### TASK INSTRUCTIONS
Each line of the records below needs repeating exactly. Skip the pictures.

### Saved entries
::::

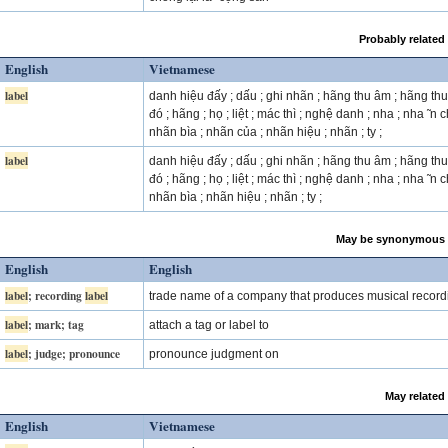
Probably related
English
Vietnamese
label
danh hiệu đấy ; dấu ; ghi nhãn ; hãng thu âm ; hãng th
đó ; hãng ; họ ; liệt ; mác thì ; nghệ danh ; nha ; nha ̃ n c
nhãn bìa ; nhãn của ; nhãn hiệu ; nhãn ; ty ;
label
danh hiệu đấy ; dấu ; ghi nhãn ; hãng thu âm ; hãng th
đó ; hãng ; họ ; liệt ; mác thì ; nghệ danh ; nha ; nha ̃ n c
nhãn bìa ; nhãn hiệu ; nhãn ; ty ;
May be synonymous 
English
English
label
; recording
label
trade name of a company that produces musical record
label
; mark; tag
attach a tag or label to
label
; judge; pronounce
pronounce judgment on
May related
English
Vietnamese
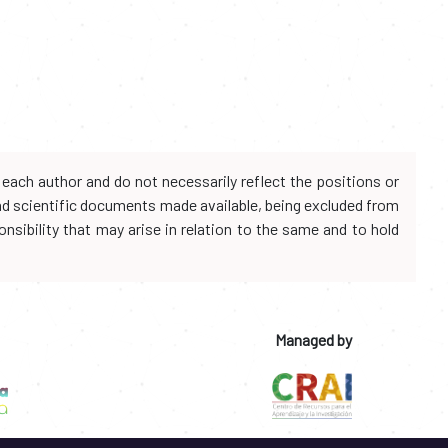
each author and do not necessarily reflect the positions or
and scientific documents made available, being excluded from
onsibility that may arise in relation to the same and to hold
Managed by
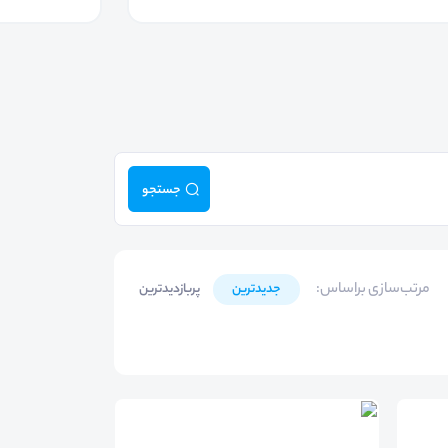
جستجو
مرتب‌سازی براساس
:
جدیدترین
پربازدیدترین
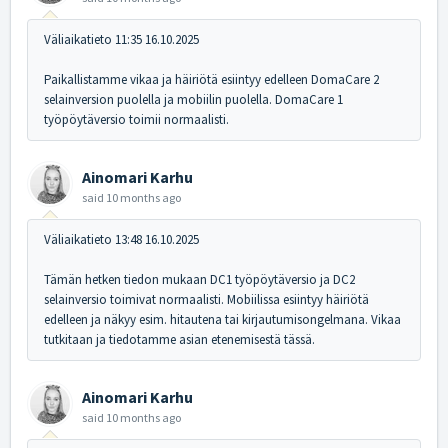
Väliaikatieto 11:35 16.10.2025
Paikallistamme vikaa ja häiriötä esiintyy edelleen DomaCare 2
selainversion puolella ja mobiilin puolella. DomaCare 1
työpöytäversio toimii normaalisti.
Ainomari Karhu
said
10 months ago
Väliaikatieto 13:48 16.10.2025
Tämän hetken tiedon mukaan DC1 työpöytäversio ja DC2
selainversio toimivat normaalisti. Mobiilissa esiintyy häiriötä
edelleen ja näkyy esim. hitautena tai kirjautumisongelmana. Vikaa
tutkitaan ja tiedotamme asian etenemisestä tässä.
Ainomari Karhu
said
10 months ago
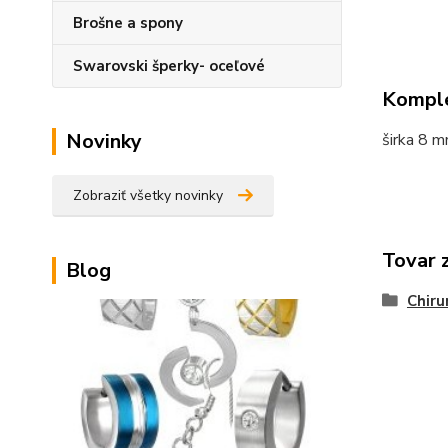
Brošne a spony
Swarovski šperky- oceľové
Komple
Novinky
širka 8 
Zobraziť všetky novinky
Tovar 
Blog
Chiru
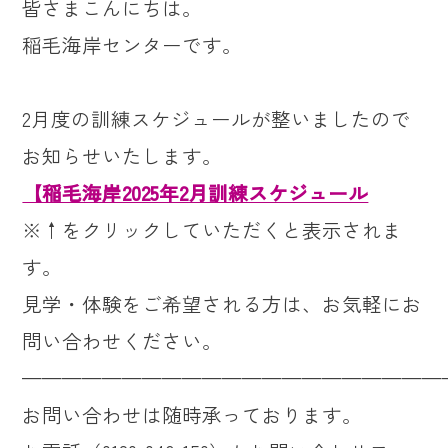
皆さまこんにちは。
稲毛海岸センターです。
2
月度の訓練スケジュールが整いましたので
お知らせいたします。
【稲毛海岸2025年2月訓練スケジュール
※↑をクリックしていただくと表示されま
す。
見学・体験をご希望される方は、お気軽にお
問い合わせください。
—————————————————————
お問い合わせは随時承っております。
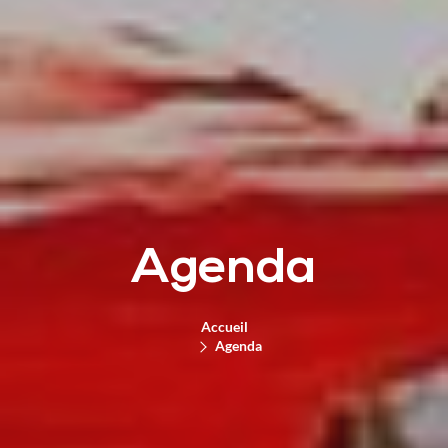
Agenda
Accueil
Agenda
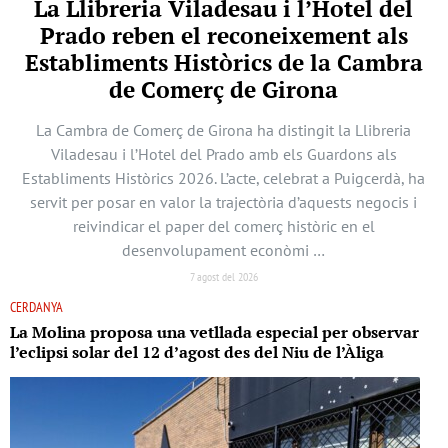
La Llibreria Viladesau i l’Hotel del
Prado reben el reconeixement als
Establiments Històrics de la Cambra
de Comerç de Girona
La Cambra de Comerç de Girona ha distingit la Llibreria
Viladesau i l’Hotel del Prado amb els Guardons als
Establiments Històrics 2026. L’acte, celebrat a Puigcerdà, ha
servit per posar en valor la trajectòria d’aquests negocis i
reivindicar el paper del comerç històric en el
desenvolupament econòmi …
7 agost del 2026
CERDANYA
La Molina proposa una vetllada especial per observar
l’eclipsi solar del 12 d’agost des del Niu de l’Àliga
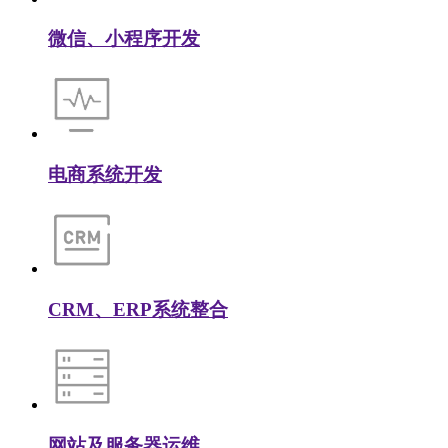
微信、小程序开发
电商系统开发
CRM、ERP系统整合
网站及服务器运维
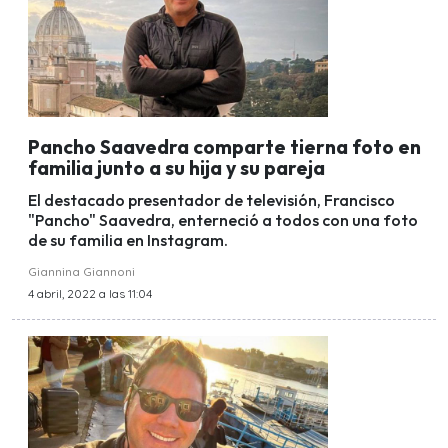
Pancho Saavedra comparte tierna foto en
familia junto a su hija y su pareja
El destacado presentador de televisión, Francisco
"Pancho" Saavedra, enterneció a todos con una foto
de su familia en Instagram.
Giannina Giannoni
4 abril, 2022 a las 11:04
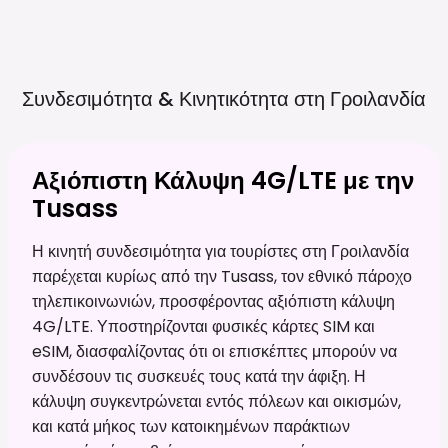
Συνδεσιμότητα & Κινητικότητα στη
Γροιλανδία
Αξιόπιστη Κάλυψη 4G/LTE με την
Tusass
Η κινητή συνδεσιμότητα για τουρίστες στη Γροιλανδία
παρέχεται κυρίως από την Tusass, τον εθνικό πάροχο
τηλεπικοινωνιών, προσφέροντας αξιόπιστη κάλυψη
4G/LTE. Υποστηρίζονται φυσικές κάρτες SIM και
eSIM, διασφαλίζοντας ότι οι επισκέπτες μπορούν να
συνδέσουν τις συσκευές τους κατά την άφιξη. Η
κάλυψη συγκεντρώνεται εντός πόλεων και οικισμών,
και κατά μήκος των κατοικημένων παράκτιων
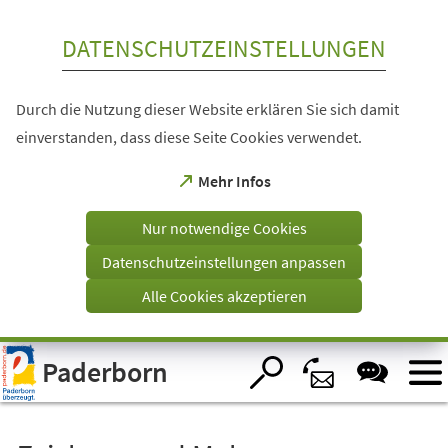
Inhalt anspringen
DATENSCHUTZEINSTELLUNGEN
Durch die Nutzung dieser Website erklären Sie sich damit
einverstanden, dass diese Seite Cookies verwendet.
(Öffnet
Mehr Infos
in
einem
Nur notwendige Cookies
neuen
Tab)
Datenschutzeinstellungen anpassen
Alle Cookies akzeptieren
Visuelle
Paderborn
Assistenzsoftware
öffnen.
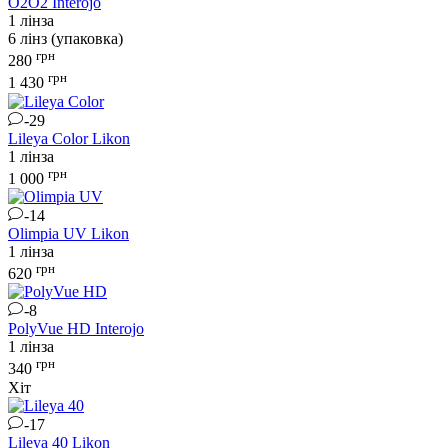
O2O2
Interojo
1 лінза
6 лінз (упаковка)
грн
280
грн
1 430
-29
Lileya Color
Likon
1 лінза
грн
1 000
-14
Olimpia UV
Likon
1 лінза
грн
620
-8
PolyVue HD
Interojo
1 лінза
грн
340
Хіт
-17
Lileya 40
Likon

::::

### WRITTEN RESPONSE
Probably related
English
Vietnamese
label
danh hiệu đấy ; dấu ; ghi nhãn ; hãng thu âm ; hãng th
đó ; hãng ; họ ; liệt ; mác thì ; nghệ danh ; nha ; nha ̃ n c
nhãn bìa ; nhãn của ; nhãn hiệu ; nhãn ; ty ;
label
danh hiệu đấy ; dấu ; ghi nhãn ; hãng thu âm ; hãng th
đó ; hãng ; họ ; liệt ; mác thì ; nghệ danh ; nha ; nha ̃ n c
nhãn bìa ; nhãn hiệu ; nhãn ; ty ;
May be synonymous 
English
English
label
; recording
label
trade name of a company that produces musical record
label
; mark; tag
attach a tag or label to
label
; judge; pronounce
pronounce judgment on
May related
English
Vietnamese
each author and do not necessarily reflect the positions or
and scientific documents made available, being excluded from
onsibility that may arise in relation to the same and to hold
Managed by
جستجو
مرتب‌سازی براساس
:
جدیدترین
پربازدیدترین
Väliaikatieto 11:35 16.10.2025
Paikallistamme vikaa ja häiriötä esiintyy edelleen DomaCare 2
selainversion puolella ja mobiilin puolella. DomaCare 1
työpöytäversio toimii normaalisti.
Ainomari Karhu
said
10 months ago
Väliaikatieto 13:48 16.10.2025
Tämän hetken tiedon mukaan DC1 työpöytäversio ja DC2
selainversio toimivat normaalisti. Mobiilissa esiintyy häiriötä
edelleen ja näkyy esim. hitautena tai kirjautumisongelmana. Vikaa
tutkitaan ja tiedotamme asian etenemisestä tässä.
Ainomari Karhu
said
10 months ago
Brošne a spony
Swarovski šperky- oceľové
Komple
Novinky
širka 8 
Zobraziť všetky novinky
Tovar 
Blog
Chiru
皆さまこんにちは。
稲毛海岸センターです。
2
月度の訓練スケジュールが整いましたので
お知らせいたします。
【稲毛海岸2025年2月訓練スケジュール
※↑をクリックしていただくと表示されま
す。
見学・体験をご希望される方は、お気軽にお
問い合わせください。
—————————————————————
お問い合わせは随時承っております。
Agenda
Accueil
Agenda
La Llibreria Viladesau i l’Hotel del
Prado reben el reconeixement als
Establiments Històrics de la Cambra
de Comerç de Girona
La Cambra de Comerç de Girona ha distingit la Llibreria
Viladesau i l’Hotel del Prado amb els Guardons als
Establiments Històrics 2026. L’acte, celebrat a Puigcerdà, ha
servit per posar en valor la trajectòria d’aquests negocis i
reivindicar el paper del comerç històric en el
desenvolupament econòmi …
7 agost del 2026
CERDANYA
La Molina proposa una vetllada especial per observar
l’eclipsi solar del 12 d’agost des del Niu de l’Àliga
微信、小程序开发
电商系统开发
CRM、ERP系统整合
网站及服务器运维
Pancho Saavedra comparte tierna foto en
familia junto a su hija y su pareja
El destacado presentador de televisión, Francisco
"Pancho" Saavedra, enterneció a todos con una foto
de su familia en Instagram.
Giannina Giannoni
4 abril, 2022 a las 11:04
Συνδεσιμότητα & Κινητικότητα στη
Γροιλανδία
Αξιόπιστη Κάλυψη 4G/LTE με την
Tusass
Η κινητή συνδεσιμότητα για τουρίστες στη Γροιλανδία
παρέχεται κυρίως από την Tusass, τον εθνικό πάροχο
τηλεπικοινωνιών, προσφέροντας αξιόπιστη κάλυψη
4G/LTE. Υποστηρίζονται φυσικές κάρτες SIM και
eSIM, διασφαλίζοντας ότι οι επισκέπτες μπορούν να
συνδέσουν τις συσκευές τους κατά την άφιξη. Η
κάλυψη συγκεντρώνεται εντός πόλεων και οικισμών,
και κατά μήκος των κατοικημένων παράκτιων
Inhalt anspringen
DATENSCHUTZEINSTELLUNGEN
Durch die Nutzung dieser Website erklären Sie sich damit
einverstanden, dass diese Seite Cookies verwendet.
(Öffnet
Mehr Infos
in
einem
Nur notwendige Cookies
neuen
Tab)
Datenschutzeinstellungen anpassen
Alle Cookies akzeptieren
Visuelle
Paderborn
Assistenzsoftware
öffnen.
O2O2
Interojo
1 лінза
6 лінз (упаковка)
грн
280
грн
1 430
-29
Lileya Color
Likon
1 лінза
грн
1 000
-14
Olimpia UV
Likon
1 лінза
грн
620
-8
PolyVue HD
Interojo
1 лінза
грн
340
Хіт
-17
Lileya 40
Likon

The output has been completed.